两人虽然自止止庵比武起,就曾打过照面,但他向来以武当派马首是瞻,行事几乎亦步亦趋,因此他与江闻甚至没有完整对话过一句,如今忽然被耿精忠凑在了一块,不免也有些尴尬。
洞玄的尴尬在于,没有料到耿精忠对于江闻如此的信赖,本来就是悄悄拜访,却硬是等到了江闻赶来才开启;而江闻的尴尬就很简单了,他根本就不是道士,这身道袍只是他的保护色,真聊起什么玄门道家内幕消息,大概其也得跟小王耿精忠坐一桌,干点打包酒水的事。
但江闻不动声色地回了一礼,心中已然有数。
三人分宾主落座,就连奉茶的仆从都被屏退,院内瞬间落针可闻。
洞玄抬眼看向江闻,先前那点平和尽数敛去,只剩满面沉肃,开门见山,第一句话便让江闻诧异。
“耿王爷,江掌门,此番贫道冒昧叨扰,实是因为如今武夷山接连闹出的数桩血案、异事,追根溯源都出在藤牌帮那三个孽障身上。”
江闻指尖在杯壁上微微一顿,眼神有些微妙,难道这洞玄道长,还想要把这些消息,转手卖给靖南王府做了人情?
洞玄叹了口气,继续往下说,声音压得更低:“这三人不知从哪里听来的野闻,旬前摸进了顺昌县郭岩山的深处。
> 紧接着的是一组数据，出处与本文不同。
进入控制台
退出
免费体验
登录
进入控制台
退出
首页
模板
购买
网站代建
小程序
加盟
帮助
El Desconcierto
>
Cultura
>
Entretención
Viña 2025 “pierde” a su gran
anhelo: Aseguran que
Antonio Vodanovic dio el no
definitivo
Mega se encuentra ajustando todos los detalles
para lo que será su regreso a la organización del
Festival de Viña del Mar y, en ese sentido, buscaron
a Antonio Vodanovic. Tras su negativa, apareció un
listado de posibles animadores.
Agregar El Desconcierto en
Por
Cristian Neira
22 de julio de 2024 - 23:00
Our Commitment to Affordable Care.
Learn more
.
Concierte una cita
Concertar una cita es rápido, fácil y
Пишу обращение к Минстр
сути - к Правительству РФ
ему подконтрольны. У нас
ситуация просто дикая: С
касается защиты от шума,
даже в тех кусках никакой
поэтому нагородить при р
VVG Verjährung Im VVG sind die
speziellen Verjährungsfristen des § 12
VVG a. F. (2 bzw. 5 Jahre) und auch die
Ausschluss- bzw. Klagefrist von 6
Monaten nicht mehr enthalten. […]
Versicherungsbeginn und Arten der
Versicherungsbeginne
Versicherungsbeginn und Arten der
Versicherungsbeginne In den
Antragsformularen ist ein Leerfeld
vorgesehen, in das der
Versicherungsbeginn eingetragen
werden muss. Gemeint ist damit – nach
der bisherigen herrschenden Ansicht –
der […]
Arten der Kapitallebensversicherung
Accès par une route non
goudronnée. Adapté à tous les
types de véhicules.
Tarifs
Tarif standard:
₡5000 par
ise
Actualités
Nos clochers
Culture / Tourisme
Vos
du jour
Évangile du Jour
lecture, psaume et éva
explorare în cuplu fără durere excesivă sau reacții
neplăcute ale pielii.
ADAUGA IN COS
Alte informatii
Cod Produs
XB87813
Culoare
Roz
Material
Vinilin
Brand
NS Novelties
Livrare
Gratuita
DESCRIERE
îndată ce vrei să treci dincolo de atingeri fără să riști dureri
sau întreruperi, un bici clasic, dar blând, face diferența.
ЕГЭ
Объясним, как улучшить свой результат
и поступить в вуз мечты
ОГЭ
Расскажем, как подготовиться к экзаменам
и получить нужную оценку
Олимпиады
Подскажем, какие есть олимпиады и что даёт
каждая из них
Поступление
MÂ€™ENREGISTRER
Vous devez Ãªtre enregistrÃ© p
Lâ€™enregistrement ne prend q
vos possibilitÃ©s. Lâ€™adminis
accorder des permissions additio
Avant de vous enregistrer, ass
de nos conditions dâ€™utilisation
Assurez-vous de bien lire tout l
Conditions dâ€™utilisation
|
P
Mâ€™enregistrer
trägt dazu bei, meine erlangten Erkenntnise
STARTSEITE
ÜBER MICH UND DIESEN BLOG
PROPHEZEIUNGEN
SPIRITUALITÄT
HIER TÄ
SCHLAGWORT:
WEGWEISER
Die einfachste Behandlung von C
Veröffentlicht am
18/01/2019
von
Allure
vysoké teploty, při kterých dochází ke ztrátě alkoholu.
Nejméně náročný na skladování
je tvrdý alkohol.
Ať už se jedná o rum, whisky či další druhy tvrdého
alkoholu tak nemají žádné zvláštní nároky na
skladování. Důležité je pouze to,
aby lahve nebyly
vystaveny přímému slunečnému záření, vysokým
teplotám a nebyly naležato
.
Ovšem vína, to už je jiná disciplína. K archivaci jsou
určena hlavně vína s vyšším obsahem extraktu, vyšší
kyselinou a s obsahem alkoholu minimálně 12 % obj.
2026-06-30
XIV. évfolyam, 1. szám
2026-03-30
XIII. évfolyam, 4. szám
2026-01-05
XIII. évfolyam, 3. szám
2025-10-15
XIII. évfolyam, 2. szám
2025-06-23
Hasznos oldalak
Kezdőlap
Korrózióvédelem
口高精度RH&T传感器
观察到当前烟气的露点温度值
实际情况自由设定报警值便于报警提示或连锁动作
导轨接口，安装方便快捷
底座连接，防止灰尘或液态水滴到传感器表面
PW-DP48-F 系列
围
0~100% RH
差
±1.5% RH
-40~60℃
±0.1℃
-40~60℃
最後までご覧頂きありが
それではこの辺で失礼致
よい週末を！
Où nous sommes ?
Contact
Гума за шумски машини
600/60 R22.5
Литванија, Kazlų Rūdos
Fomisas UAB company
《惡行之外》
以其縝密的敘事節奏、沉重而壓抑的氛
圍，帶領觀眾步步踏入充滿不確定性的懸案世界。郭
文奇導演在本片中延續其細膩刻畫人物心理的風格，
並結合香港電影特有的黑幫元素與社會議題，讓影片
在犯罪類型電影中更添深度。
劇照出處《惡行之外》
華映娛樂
那山坳里有一座荒弃了近千年的石亭,传说是汉代就立了的祭祀亭,平日里山深林密,颠簸路远,连猎户都不怎么靠近。可这三个孽障,竟真的闯了进去,还从里头偷走了一尊青牛翁道士像。”
“青牛翁道士像?”
耿精忠挑眉,似乎发现了江闻神色异常,深深瞥了他一眼,便问道,“这尊道士像有什么说道吗?”
“正是。王爷莫要以为这只是一尊普通的古像,这尊像的来历,说出来足以震动整个道门。”